Lindsay Wilson

Personal information
- Date of birth: 4 May 1979 (age 47)
- Place of birth: Sydney, Australia
- Height: 6 ft 1 in (1.85 m)
- Position: Defender

Senior career*
- Years: Team / Apps / (Gls)
- 1996–1999: Canberra Cosmos / 48 / (2)
- 1999–2002: Sydney Olympic / 82 / (5)
- 2002–2006: PSV / 0 / (0)
- 2003–2004: → Volendam (loan) / 26 / (0)
- 2004–2005: → Helmond Sport (loan) / 27 / (2)
- 2006: → Kilmarnock (loan) / 13 / (0)
- Total:  / 196 / (9)

International career
- 1998–1999: Australia U20 / 8 / (0)
- 2001: Australia / 2 / (0)

Medal record
Representing Australia
Men's Association football
OFC U-20 Championship
| Winner | 1998 Samoa |  |

= Lindsay Wilson (soccer) =

Australian soccer player

Lindsay Wilson (born 5 April 1979) is an Australian former international soccer player who played professionally in Australia, the Netherlands, and Scotland, as a defender. Wilson made a total of 196 league career appearances, and scored nine league goals.

==Career==
===Club career===
Born in Sydney, Wilson began his career in his native Australia for Canberra Cosmos and Sydney Olympic between 1996 and 2002. He then moved to the Netherlands to play with PSV Eindhoven, where he spent loan spells at FC Volendam and Helmond Sport, as well as Scottish side Kilmarnock. At Kilmarnock, Wilson made 13 appearances in the Scottish Premier League.
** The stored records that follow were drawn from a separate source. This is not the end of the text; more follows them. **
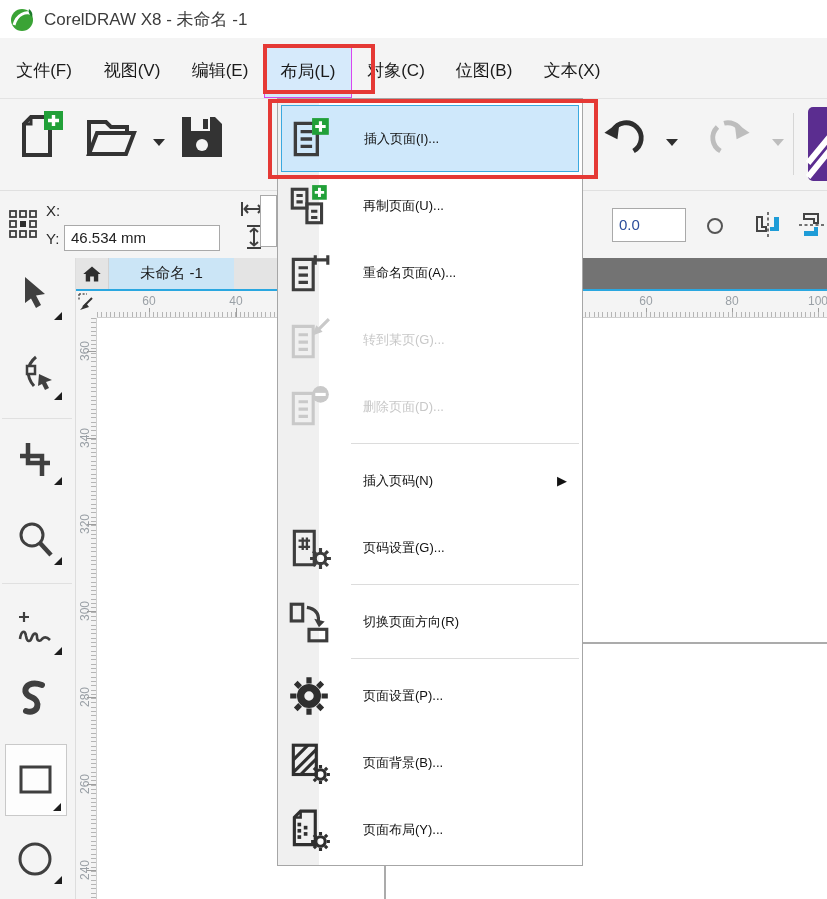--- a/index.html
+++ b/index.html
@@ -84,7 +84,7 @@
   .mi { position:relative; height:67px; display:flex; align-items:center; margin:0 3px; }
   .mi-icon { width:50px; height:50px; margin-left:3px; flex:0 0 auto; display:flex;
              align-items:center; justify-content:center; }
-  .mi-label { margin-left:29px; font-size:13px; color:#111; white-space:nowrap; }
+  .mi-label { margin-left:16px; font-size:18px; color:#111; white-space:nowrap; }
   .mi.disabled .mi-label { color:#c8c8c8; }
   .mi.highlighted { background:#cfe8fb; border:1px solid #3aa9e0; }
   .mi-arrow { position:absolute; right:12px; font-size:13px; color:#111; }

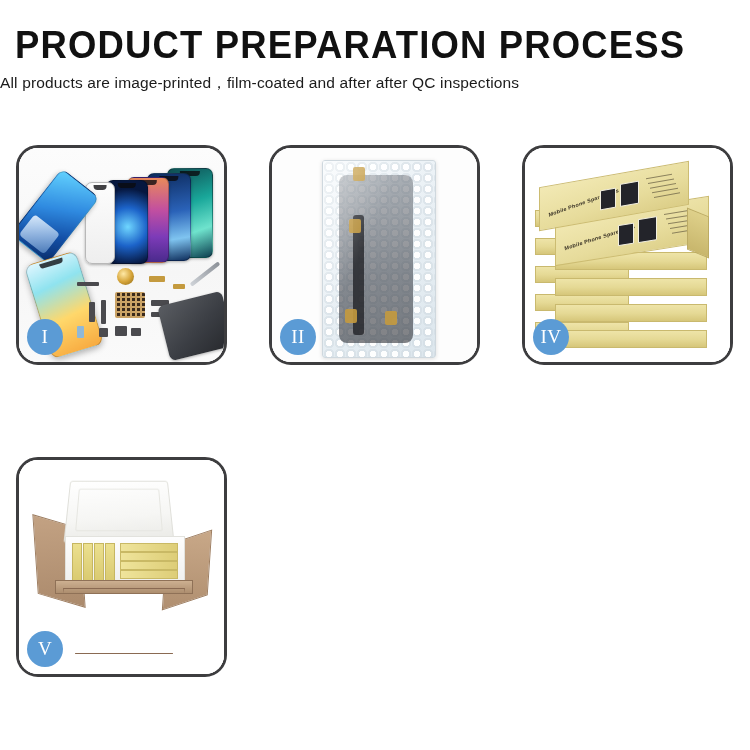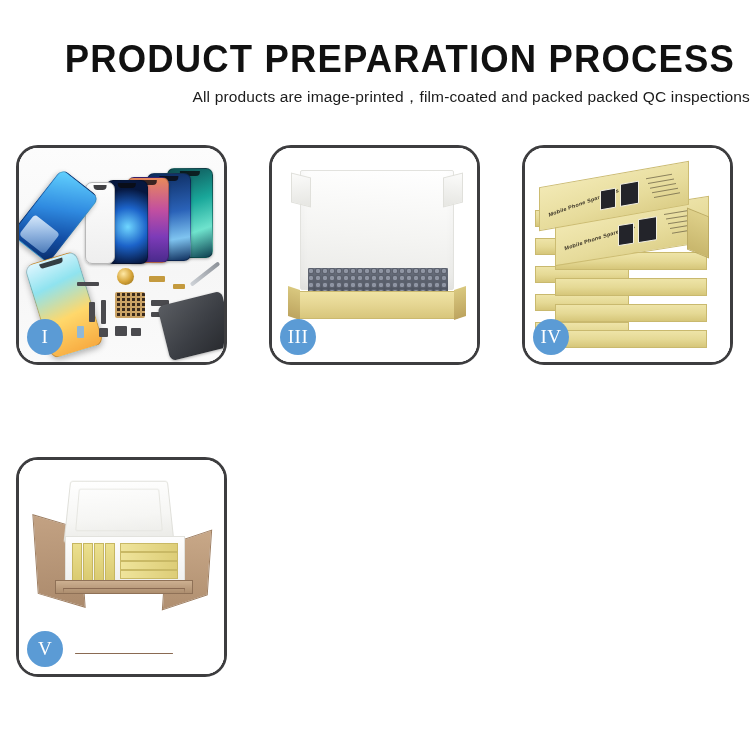--- a/index.html
+++ b/index.html
@@ -23,10 +23,10 @@
   
   .header {
     position: absolute;
-    top: 38px;
+    top: 24px;
     left: 0;
     width: 750px;
-    text-align: right;
+    text-align: left;
   }
   .title {
     font-family: "Liberation Sans", sans-serif;

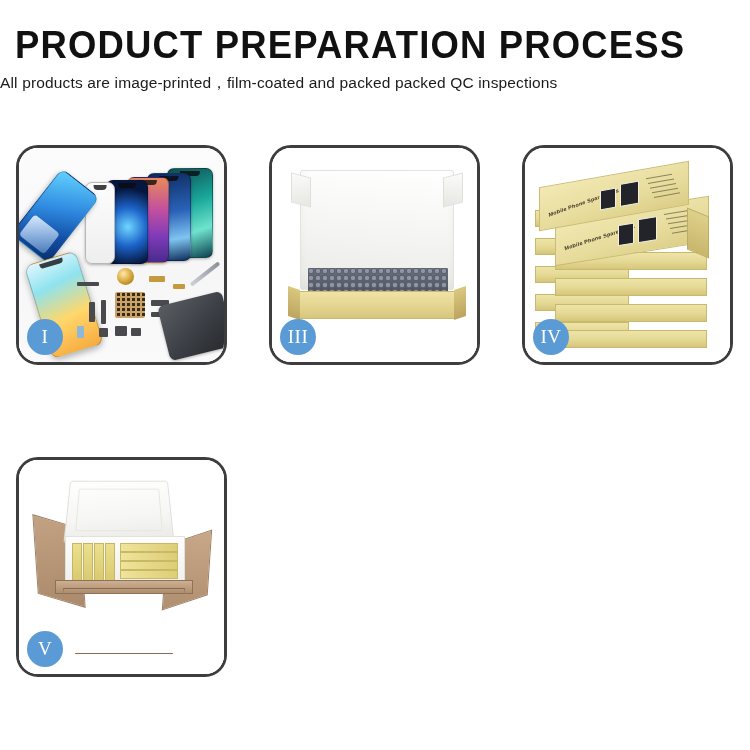--- a/index.html
+++ b/index.html
@@ -477,7 +477,7 @@
 
   <div class="header">
     <div class="title">PRODUCT PREPARATION PROCESS</div>
-    <div class="subtitle">All products are image-printed，film-coated and packed packed QC inspections</div>
+    <div class="subtitle">All products are image-printed，film-coated and after after QC inspections</div>
   </div>
 
   <div class="grid">

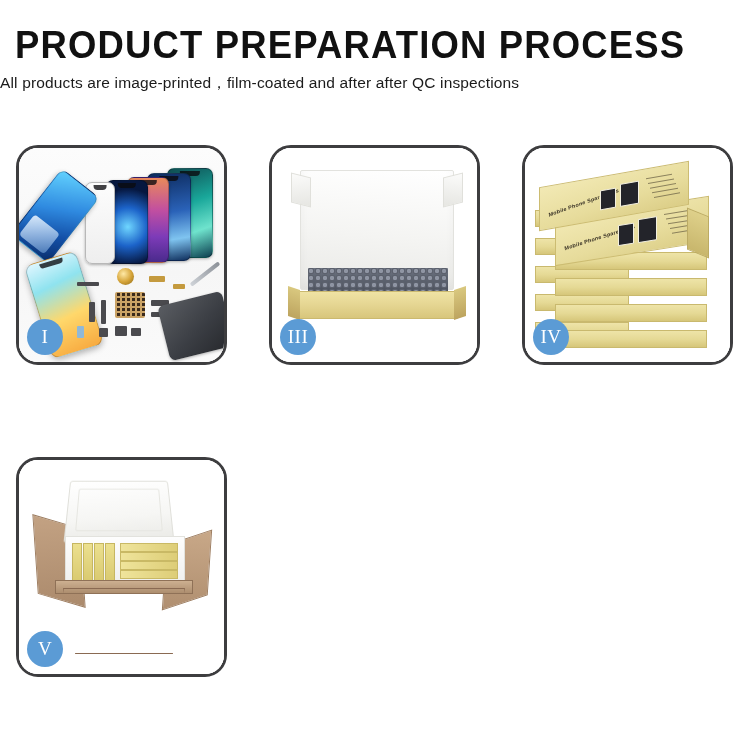--- a/index.html
+++ b/index.html
@@ -527,6 +527,21 @@
       <div class="badge">I</div>
     </div>
 
+    <div class="panel p2">
+      <div class="scene">
+        <div class="bg"></div>
+        <div class="bubblepack">
+          <div class="inner-part"></div>
+          <div class="flex-cable"></div>
+          <div class="gold" style="left:30px; top:6px;"></div>
+          <div class="gold" style="left:26px; top:58px;"></div>
+          <div class="gold" style="left:22px; top:148px;"></div>
+          <div class="gold" style="left:62px; top:150px;"></div>
+          <div class="bub-sheen"></div>
+        </div>
+      </div>
+      <div class="badge">II</div>
+    </div>
 
     <div class="panel p3">
       <div class="scene">

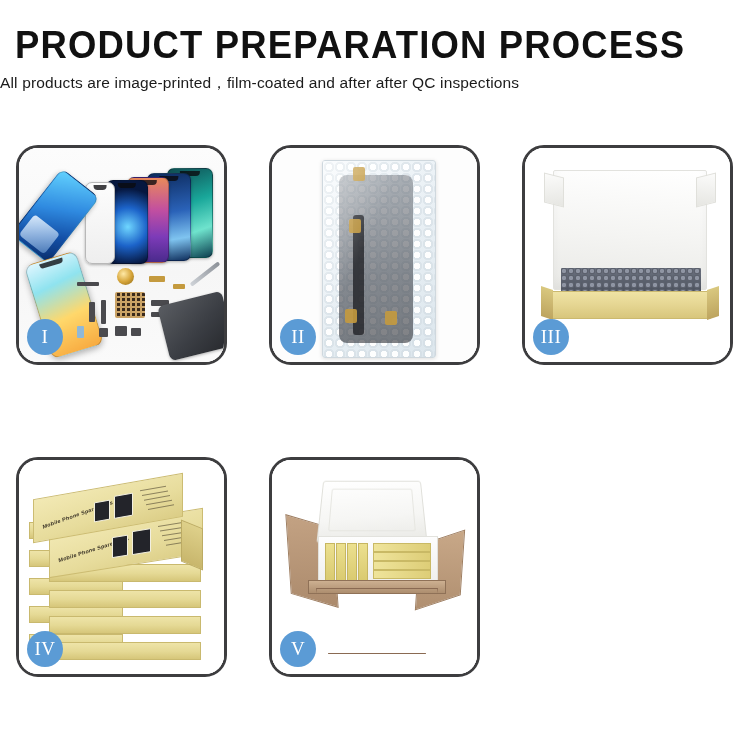--- a/index.html
+++ b/index.html
@@ -543,15 +543,6 @@
       <div class="badge">II</div>
     </div>
 
-    <div class="panel p3">
-      <div class="scene">
-        <div class="bg"></div>
-        <div class="m3-lid"></div>
-        <div class="m3-fill"></div>
-        <div class="m3-base"></div>
-      </div>
-      <div class="badge">III</div>
-    </div>
 
     <div class="panel p4">
       <div class="scene">

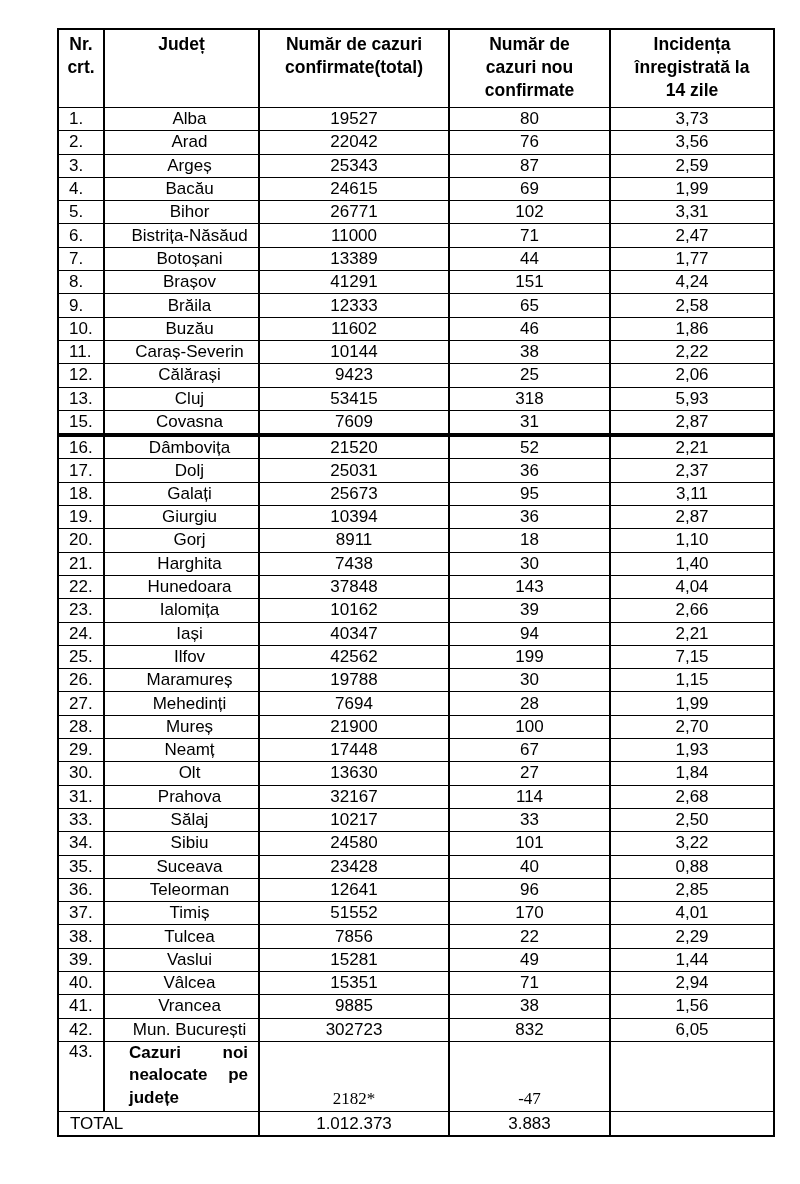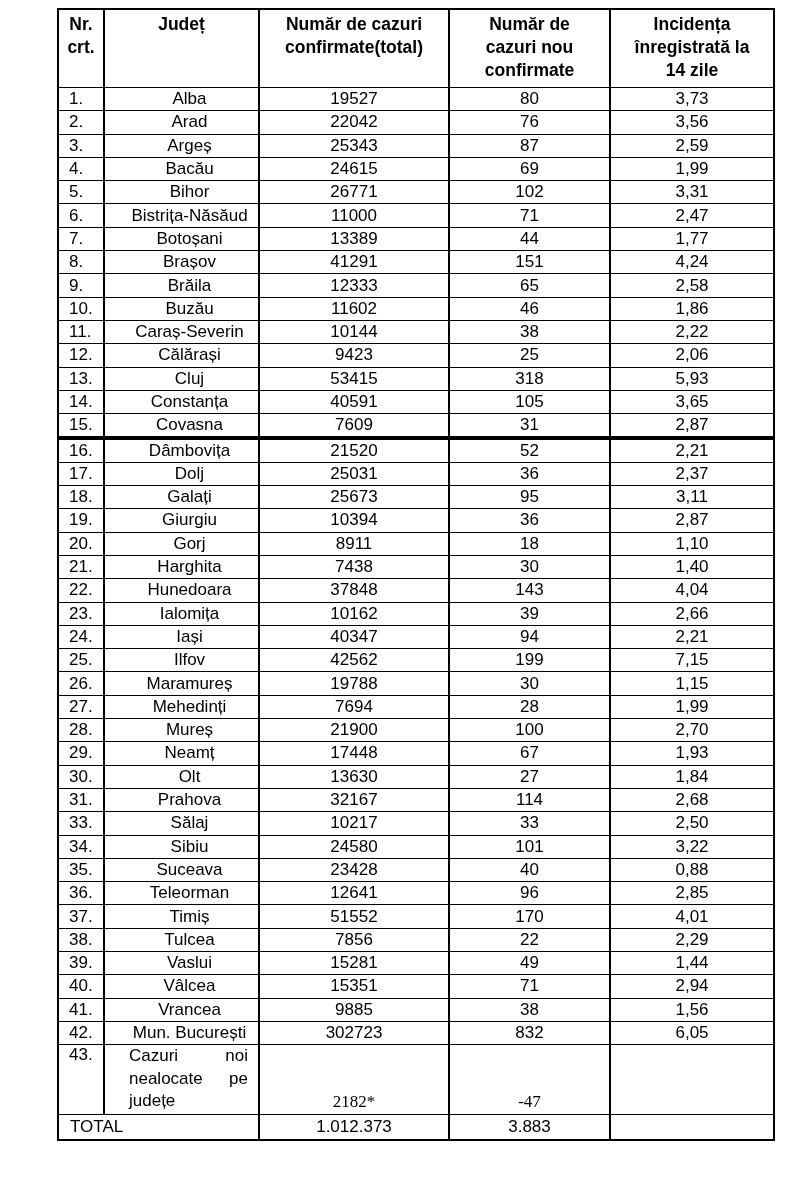--- a/index.html
+++ b/index.html
@@ -12,7 +12,7 @@
   }
   .table-wrap {
     position: absolute;
-    left: 57px; top: 8px;
+    left: 57px; top: 28px;
     width: 625px;
   }
   table {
After leaving PSV, Wilson trialled with English side Derby County and Scottish side Dundee United.

===International career===
Wilson earned 8 caps for the Australian under-20 team in 1998 and 1999.

Wilson won two caps for the Australian national team in 2001, both of which came in FIFA World Cup qualifying matches.